La captura de Maduro, quien estuvo en el poder desde 2013, ha generado indignación global e incertidumbre sobre su paradero y su futuro.
El presidente de Estados Unidos, Donald Trump, ha afirmado que Nicolás Maduro y su mujer Cilia Flores están detenidos en el buque anfibio USS Iwo Jima y están camino de Nueva York para ser procesados por narcotráfico
En declaraciones a Fox News, el mandatario estadounidense también ha señalado que no hubo muertes estadounidenses durante la operación en Venezuela, aunque “unos pocos” soldados resultaron heridos.
Cargos y consecuencias
La fiscal general estadounidense, Pam Bondi, también comunicó que se han presentado cargos formales contra Maduro por narcotráfico y terrorismo.

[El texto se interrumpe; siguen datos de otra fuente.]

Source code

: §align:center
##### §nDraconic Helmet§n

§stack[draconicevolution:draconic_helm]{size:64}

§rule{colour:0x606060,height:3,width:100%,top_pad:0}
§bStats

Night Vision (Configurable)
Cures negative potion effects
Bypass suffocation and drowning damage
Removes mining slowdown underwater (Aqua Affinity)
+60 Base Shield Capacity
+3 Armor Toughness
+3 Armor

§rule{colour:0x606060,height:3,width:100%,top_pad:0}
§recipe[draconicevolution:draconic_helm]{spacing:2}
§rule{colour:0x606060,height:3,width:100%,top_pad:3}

Recordemos que ya en 2020, la justicia de EE.UU. había señalado a Maduro por narcotráfico, ofreciendo incluso una recompensa de 50 millones de dólares por información que ayudara en su arresto.
Trump ha argumentado que el mandato de Maduro es ilegítimo y que ha cometido fraude en las elecciones de julio de 2024.
Reacciones e indignación
Tras el ataque, las calles de Caracas amanecieron en silencio, con olores a pólvora y un despliegue policial notable.
La vicepresidenta venezolana, Delcy Rodríguez, ha exigido una "prueba de vida inmediata" de Maduro y su esposa, Cilia Flores.
El Gobierno de México condenó enérgicamente las acciones militares de Estados Unidos en clara violación del artículo 2 de la Carta de la Organización de las Naciones Unidas (ONU).
Países aliados de Venezuela como Rusia, Irán y Cuba rechazaron los ataques, al igual que países como Francia y China. La jefa diplomática de la Unión Europea pidió en tanto "contención".
España se ofreció como mediador para lograr una "solución pacífica" al conflicto.
El presidente colombiano, Gustavo Petro, movilizó tropas a la frontera y reclamó reuniones de la OEA y la ONU "de inmediato".